Required task A: Can you write out the passage of the clickbait article starting with "Oh good! You" and going on through "of modern clickbait."?
Required task B: Can you condense the paragraph of the clickbait article that begins "While the term" into a short bulleted list that keeps its main facts?

━━━━━ Selection ━━━━━

Oh good! You clicked on this article and are now reading it. Hopefully it wasn't accidental, and you were actually lured in by the headline, which was created specifically to attract the attention of someone like you. I'm also hoping that the title of this feature isn't misleading, and that reading it won't be a waste of your time. In other words, I don't want this article about oldschool clickbait to feel like a piece of modern clickbait.
That's because I believe clickbait is the scourge of the Internet. We've all seen it – pieces of content that make outrageous claims, or feature sensational or salacious headlines that are just too temptingly juicy to ignore. They can be seen pretty much everywhere, and we even have a selection of clickbait articles on USgamer. Just scroll down the page, and you'll be presented with a selection of "From the Web" pieces postulating all manner of incredible, amazing, and unbelievable things that you just won't believe, must be seen, or may surprise you. Like most, you'll ignore them, but every once in a while, you might see something that you just can’t resist clicking on – and then swiftly realize as you peruse the vacuous article that you've been had.
While the term "clickbait" is relatively new, the concept of using tempting headlines to persuade people to read something is older than print itself. In his book A History of News, Mitchell Stephens notes that sensationalism was used in ancient Roman Actua Diurna – the official notices and announcements that were presented daily on public message boards – as far back as 130 BC. Books teaching moral lessons in the 16th and 17th century often featured sensationalist covers, and during the Victorian era, "penny dreadful" periodicals and certain newspapers of ill repute leveraged exceptionally lurid headlines to attract the attention of potential readers.
This practice continued to evolve during the 20th century, with pulp books, magazines, and tabloid newspapers in particular leading the way when it came to the use of loaded headlines, exaggerations, and startling, often eye-catching imagery. And as we've entered the digital age, these methods have essentially transitioned into the clickbait we see strewn across the web today. Indeed, these days clickbait has become a fine art, and there have even been psychological studies dedicated to why clickbait works – which is explored in this rather interesting Wired article.
But what has all this got to do with video games magazines? Well, that's the story that I'd like to regale you with today – a very personal tale of how I managed to get mixed up in producing some of the most clickbait-y headlines ever seen on the front of games magazines. It's not something I'm particularly proud of, but I nevertheless look back on it with some measure of fondness and amusement.
As some of you might already know, I first started working on computer games magazines in February 1985, when I was still living in Britain. At that point, it was early days for gaming periodicals. The very first one had been launched a little over three years earlier in the form of Computer and Video Games. Over subsequent years, several other gaming magazines followed in its footsteps, and by the time I joined ZZAP! 64 – a new publication dedicated to the Commodore 64 – there was a small, but fervent market for enthusiast gaming periodicals.
Back then, with computer games looking as primitive as they did, magazine covers tended to feature illustrated renditions of games. These often eye-catching images were prominently featured as the primary selling point of that particular issue, and were coupled with fairly minimal headlines that articulated the key games being featured in the magazine that month. Oftentimes, these main headlines were supported by additional lines of text that outlined what you could win in that issue's contests, or perhaps revealed some of the more interesting articles featured in that issue.

━━━━━ Data section ━━━━━

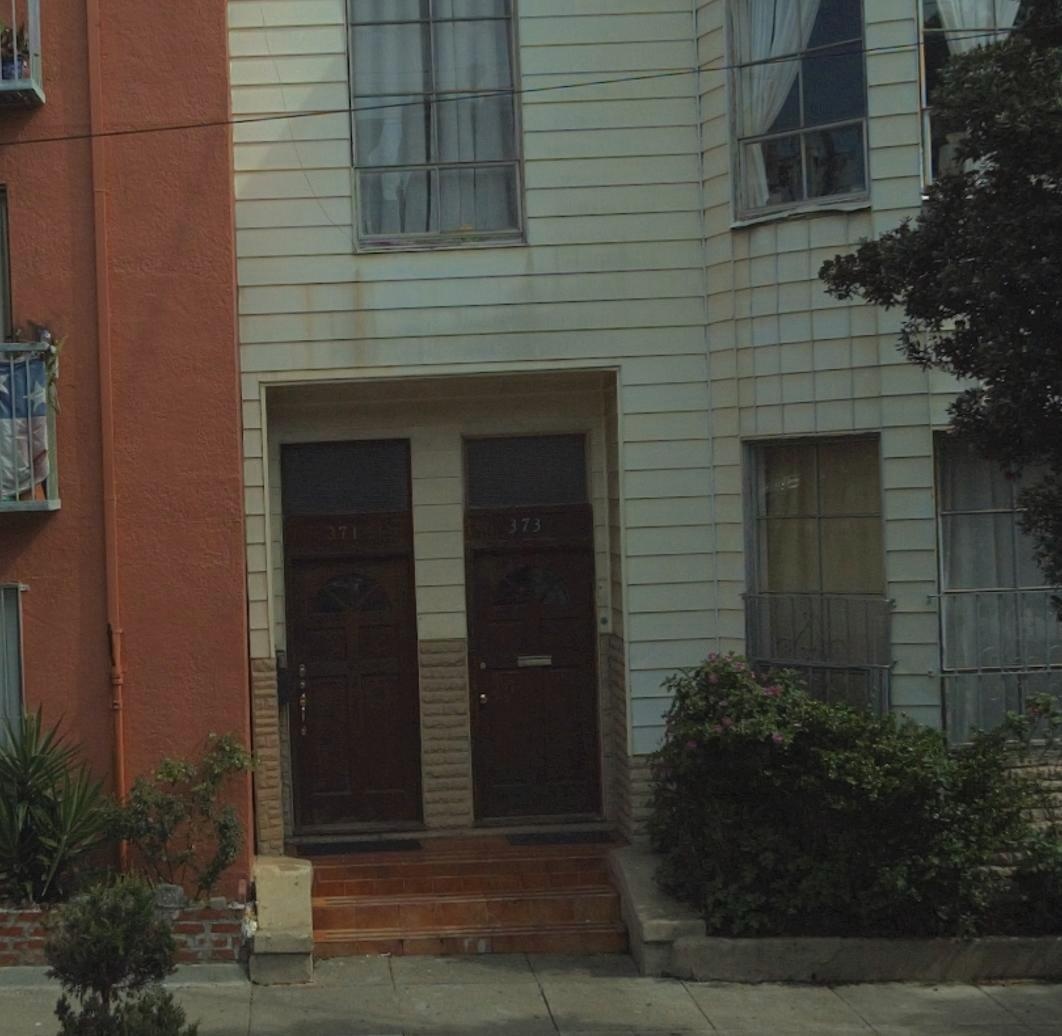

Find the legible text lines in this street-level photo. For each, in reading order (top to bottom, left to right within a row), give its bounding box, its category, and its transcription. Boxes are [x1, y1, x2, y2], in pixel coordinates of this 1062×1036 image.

[325, 524, 359, 541] StreetNumber: 371
[507, 517, 542, 534] StreetNumber: 373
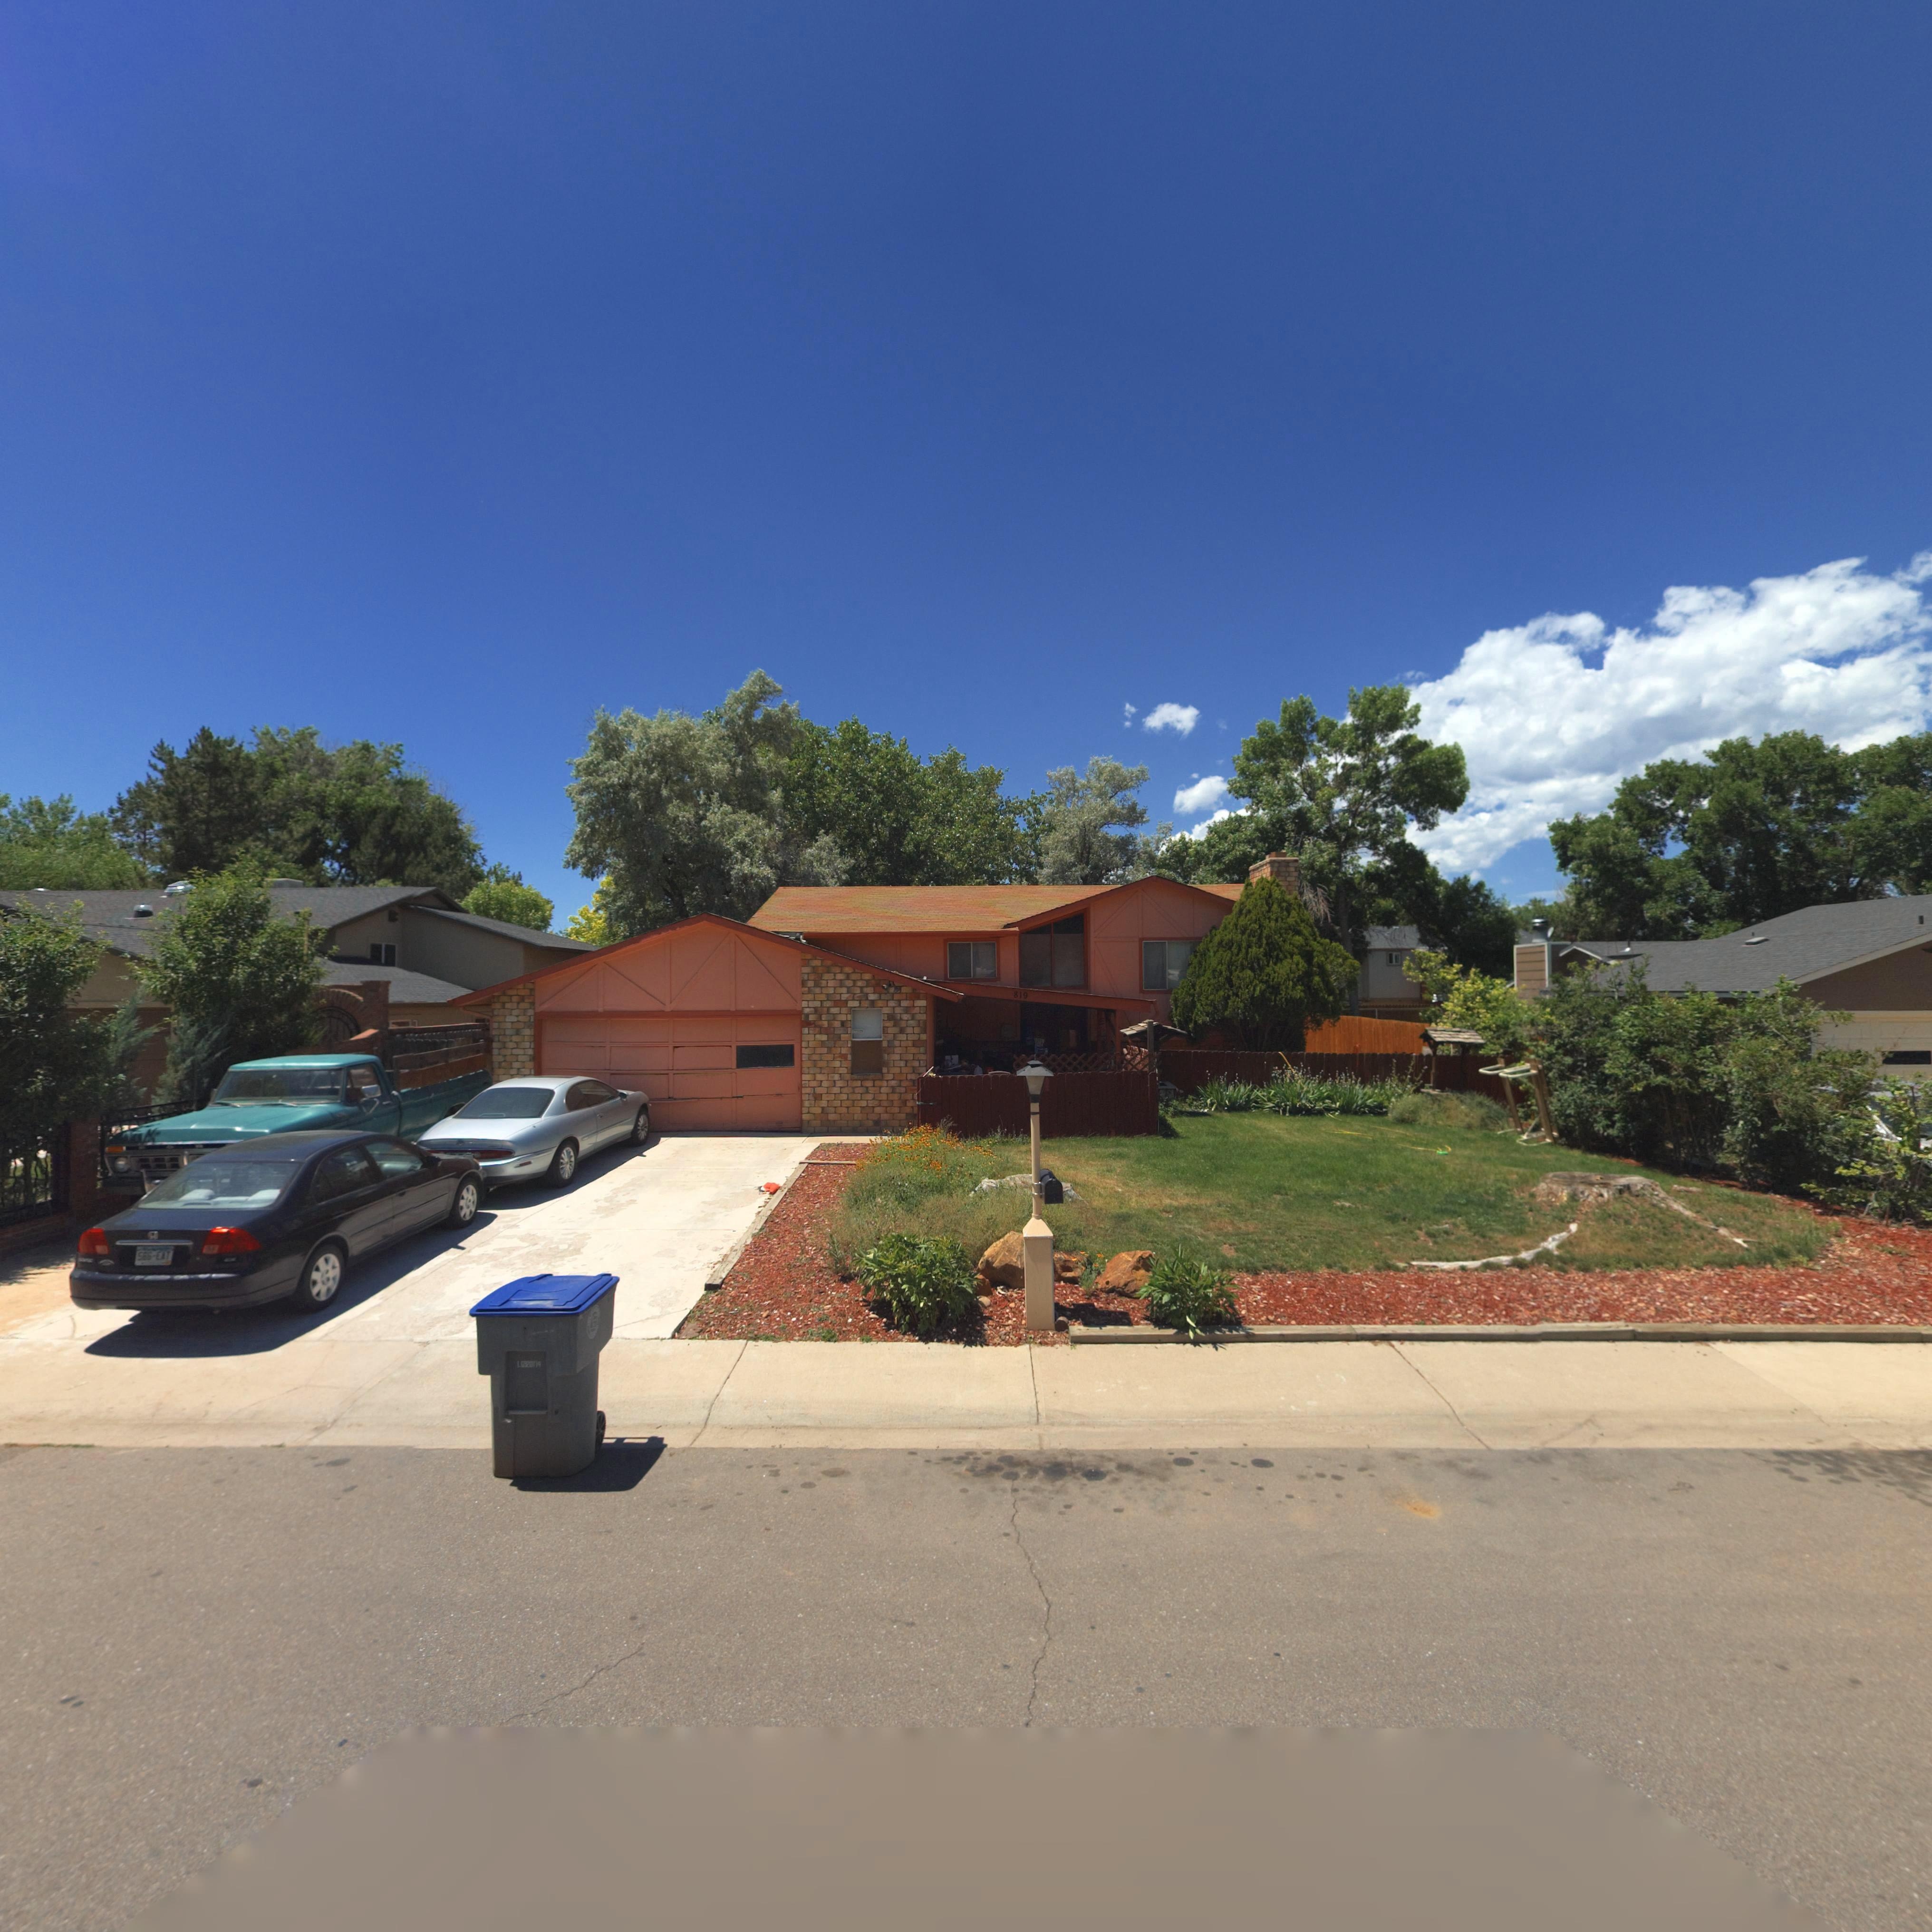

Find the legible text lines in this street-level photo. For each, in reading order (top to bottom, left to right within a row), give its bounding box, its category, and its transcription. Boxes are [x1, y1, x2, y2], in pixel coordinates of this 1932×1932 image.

━━━━━

Expected output A:
Oh good! You clicked on this article and are now reading it. Hopefully it wasn't accidental, and you were actually lured in by the headline, which was created specifically to attract the attention of someone like you. I'm also hoping that the title of this feature isn't misleading, and that reading it won't be a waste of your time. In other words, I don't want this article about oldschool clickbait to feel like a piece of modern clickbait.

Expected output B:
- The word "clickbait" is fairly new, but using tempting headlines to draw readers is older than print.
- Mitchell Stephens's book A History of News says sensationalism appeared as early as 130 BC in the Roman Actua Diurna, the official notices posted daily on public message boards.
- Books teaching moral lessons in the 16th and 17th centuries often had sensationalist covers.
- In the Victorian era, "penny dreadful" periodicals and some disreputable newspapers used very lurid headlines to attract readers.